Críticas AdoroCinema
2,0
Fraco
O Silêncio do Pântano

Ideias que não se justificam

por Barbara Demerov

Logo nas primeiras cenas de O Silêncio do Pântano, uma fã do autor Q (Pedro Alonso) o questiona porquê um de seus personagens possui o instinto de matar compulsivamente. Ela quer saber quais são as suas razões ou traumas do passado. O protagonista, então, responde que "nunca pensou nisso". Tomando este breve diálogo como base, o filme segue mais ou menos a mesma intenção do autor fictício: nunca narrar abertamente ao espectador as razões pelas quais Q é, na realidade, um assassino a sangue frio também.

Ou será que ele não é? Dirigido por Marc Vigil, o suspense protagonizado por Alonso (conhecido por interpretar Berlim na série La Casa de Papel) possui uma premissa interessante, mas que é completanente sub-utilizada ao longo da evolução da narrativa. Q é um escritor sociopata que busca inspiração para novas histórias com base em pessoas reais, mas o que há de mais intrigante em sua história vai diminuindo a partir do momento em que encontra um ex-ministro chamado Ferrán Carretero (José Ángel Egido).

Suspense traz ambiguidade sem muito fundamento

Quando Q (ou seu alter-ego dos livros?) sequestra Carretero em troca de inspiração para uma trama policial e política, outros personagens começam a surgir - incluindo o matador de aluguel Falconetti (Nacho Fresneda), cuja presença se resume a ações violentas e não a palavras. No entanto, com exceção de Q, nenhum personagem possui a mesma força ambígua do protagonista e isso acaba interferindo muito na imersão. Aliás, Alonso interpreta possivelmente as duas versões de Q: a real e a fictícia, dando uma cara ao personagem que lhe tornou tão famoso. Por isso a experiência se torna tão intrigante - mas não no sentido de construir a tensão para chegar ao clímax.

O monólogo inicial de Q, em que ele cita o pântano como um local tanto físico quanto metafórico (no sentido de que ele precisa ser devidamente "limpo"), apenas introduz uma pequena parcela do que está dentro de sua mente, mas nunca é possível desvendarmos de fato o que se passa em sua história.

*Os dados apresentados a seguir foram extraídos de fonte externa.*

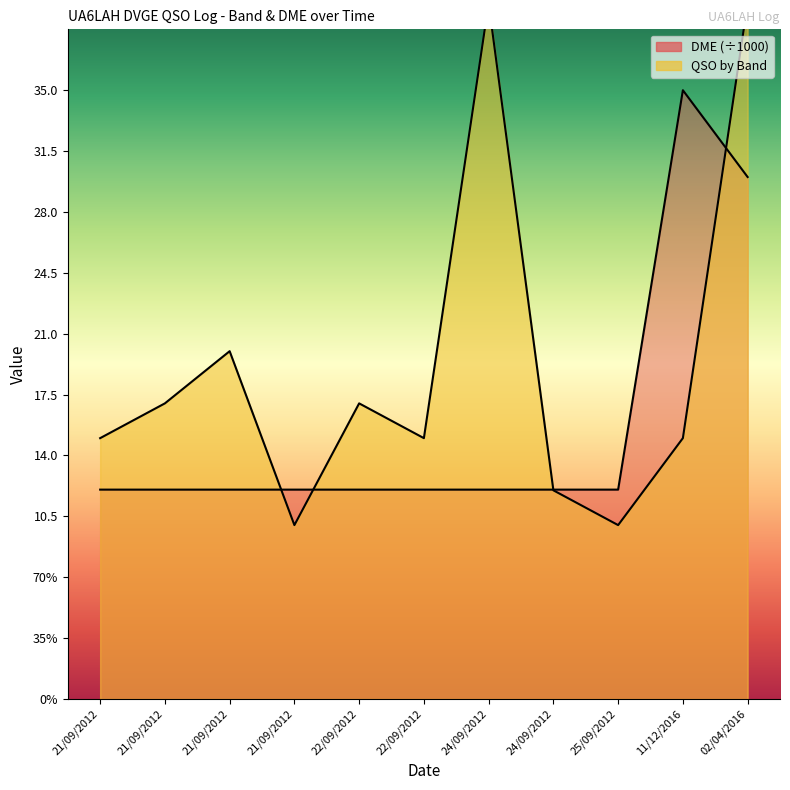

What is the label of the 1st point from the right?

02/04/2016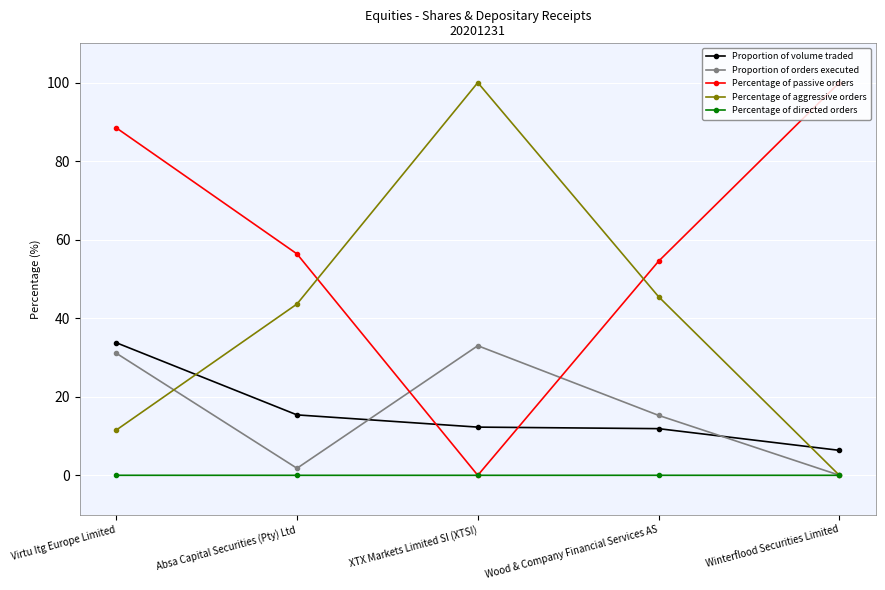

What is the value of the Proportion of volume traded point at the 4th from the left?

11.9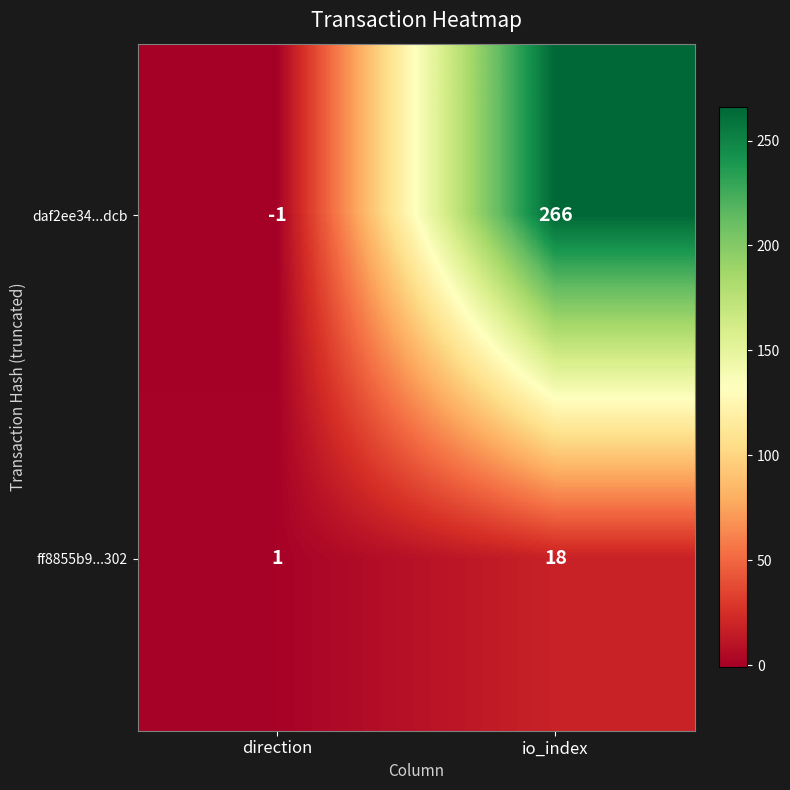

Between direction and io_index, which series saw the biggest shift?

daf2ee34...dcb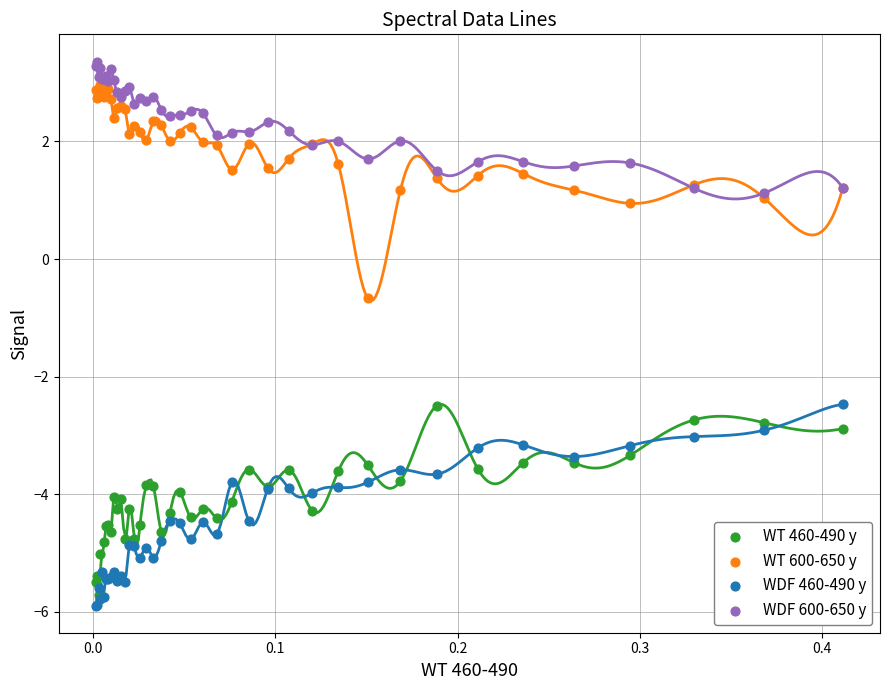

Across all series, what Y value is closest to -1?

-0.7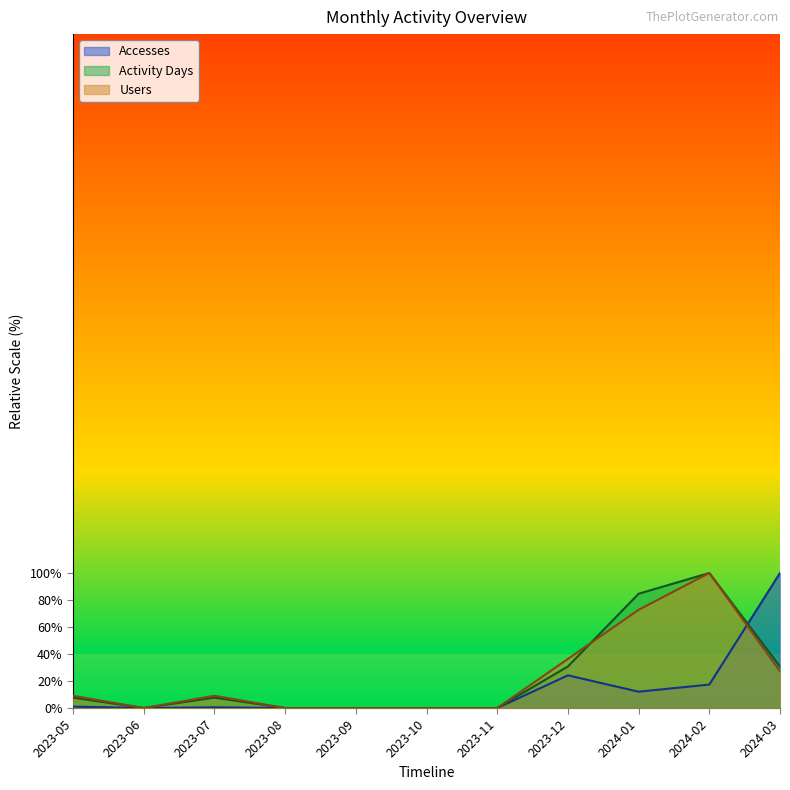

Rank the series by their maximum value, from highest to lowest.

Accesses, Activity Days, Users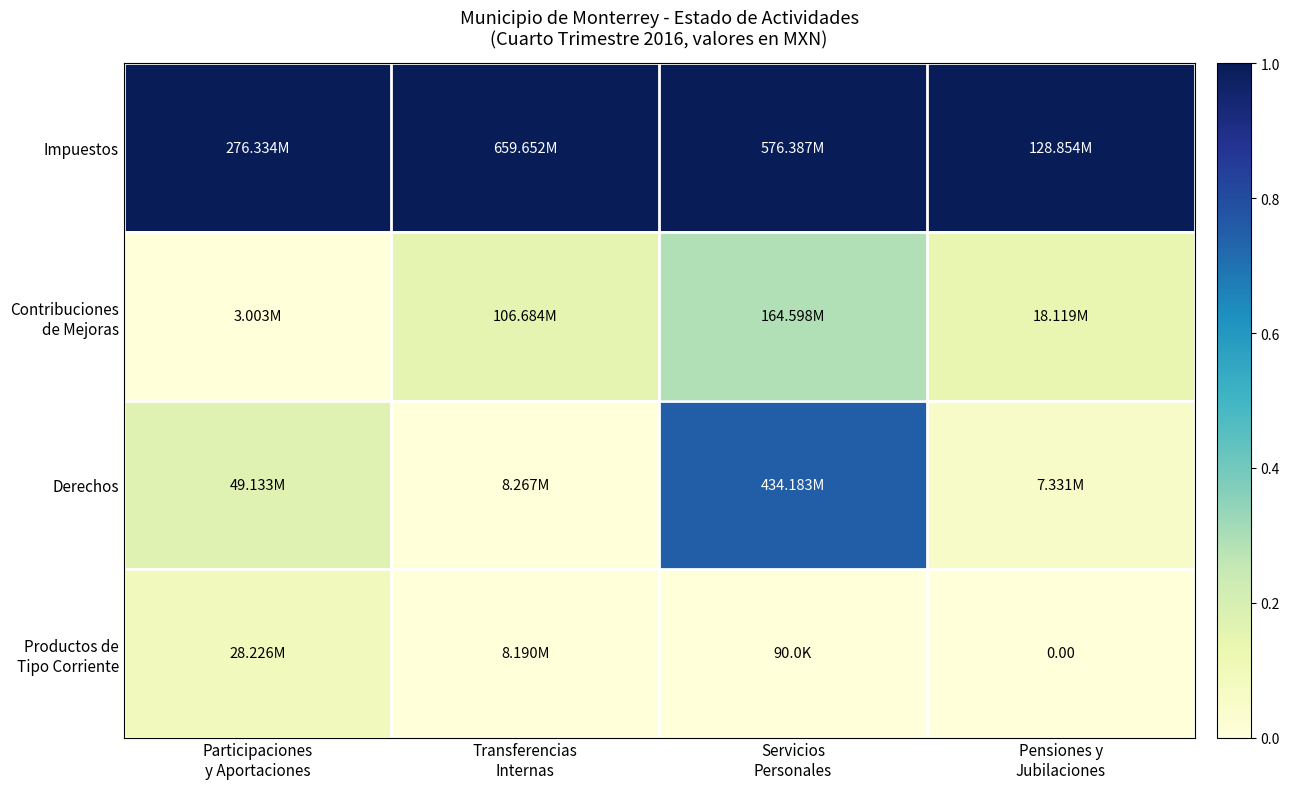

At Transferencias Internas, list the series in order from largest to smallest.

Impuestos, Contribuciones de Mejoras, Derechos, Productos de Tipo Corriente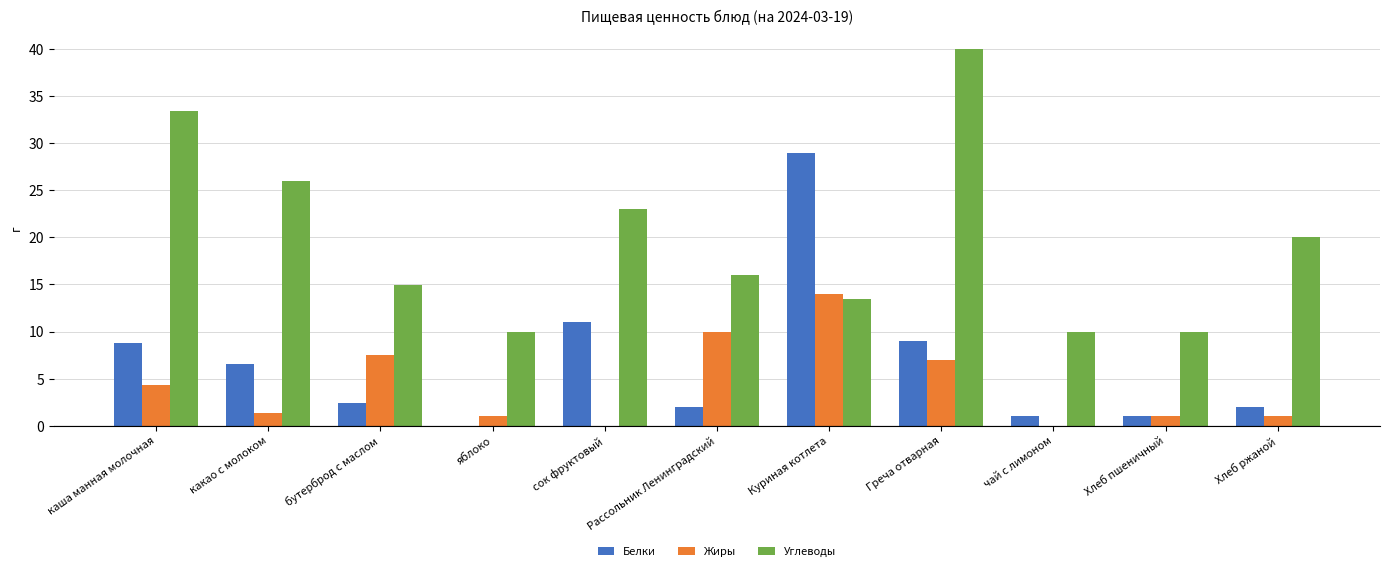

Read the Белки value at какао с молоком.

6.6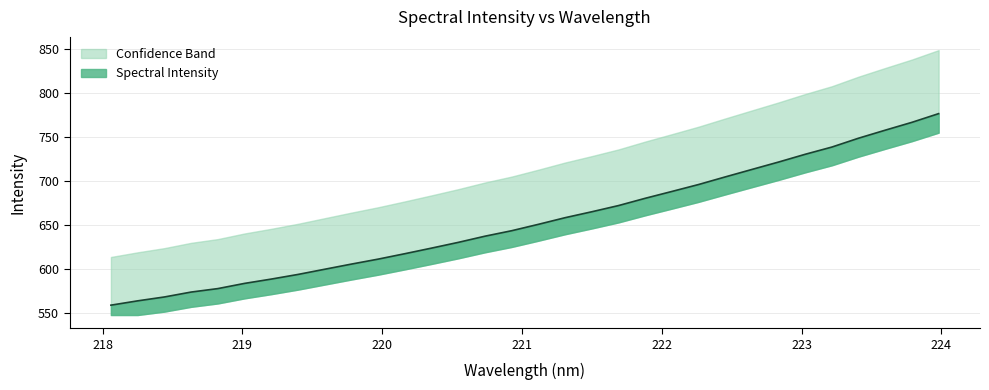

What is the difference between the values at 223.7895 and 219.9712?

155.4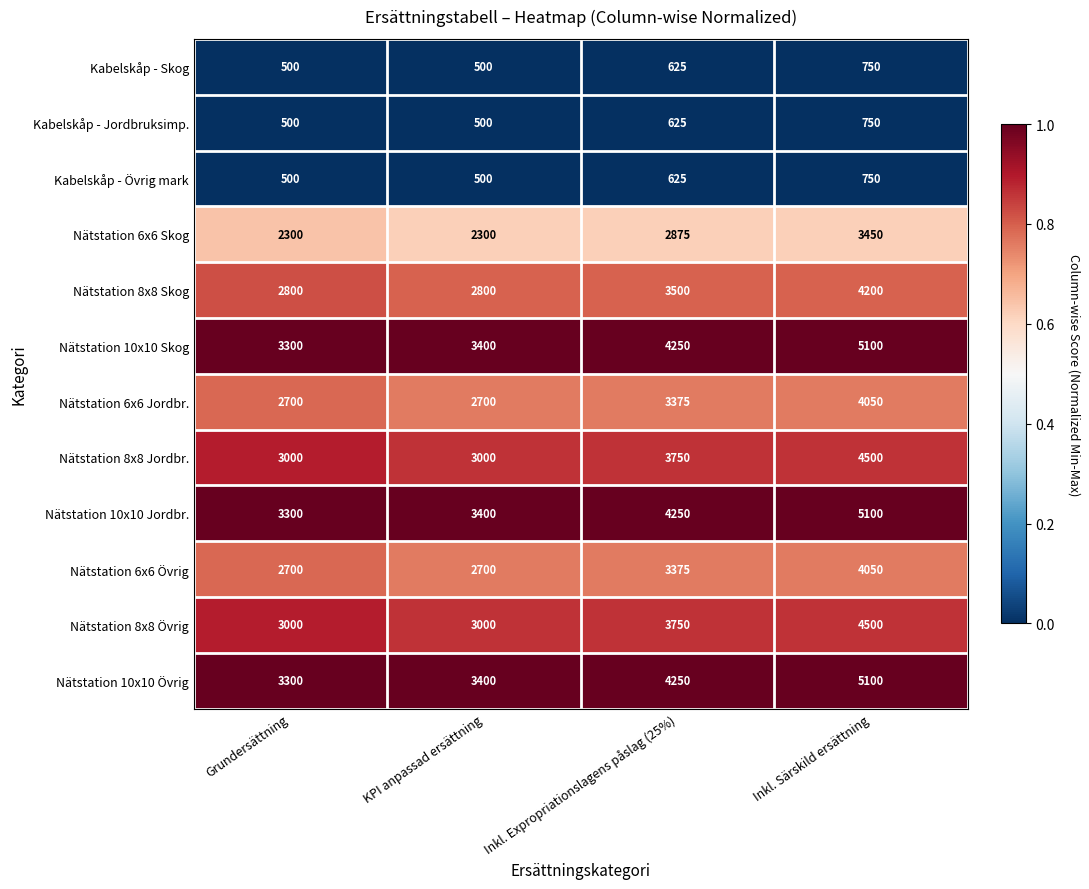

How many series are shown in this chart?

12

Apesar de a montagem ter seus méritos em manter a curiosidade do espectador aguçada - sustentando-se no fator de não sabermos se aquilo que estamos vendo é real ou não -, a profundidade introduzida na abertura de O Silêncio do Pântano não condiz com o resultado final, que é extremamente raso ao não propor a estudar seu protagonista de forma a dar mais camadas às suas motivações.

Em meio à ambiguidade explícita desde os momentos iniciais e à boa atuação de Alonso (que se esforça para se afastar dos trejeitos de Berlim), o que mais se sobressai em O Silêncio do Pântano é a técnica. Mas, tão importante quanto uma direção que convence por aproveitar bem as diversas ambientações da cidade de Valência ou uma fotografia que igualmente tira o melhor das possíveis metáforas que o roteiro propõe, é a motivação do protagonista ser forte o suficiente. Como o filme está convencido demais de a imagem já entrega o suficiente para captarmos toda a significação do que não é dito, infelizmente este não é o caso.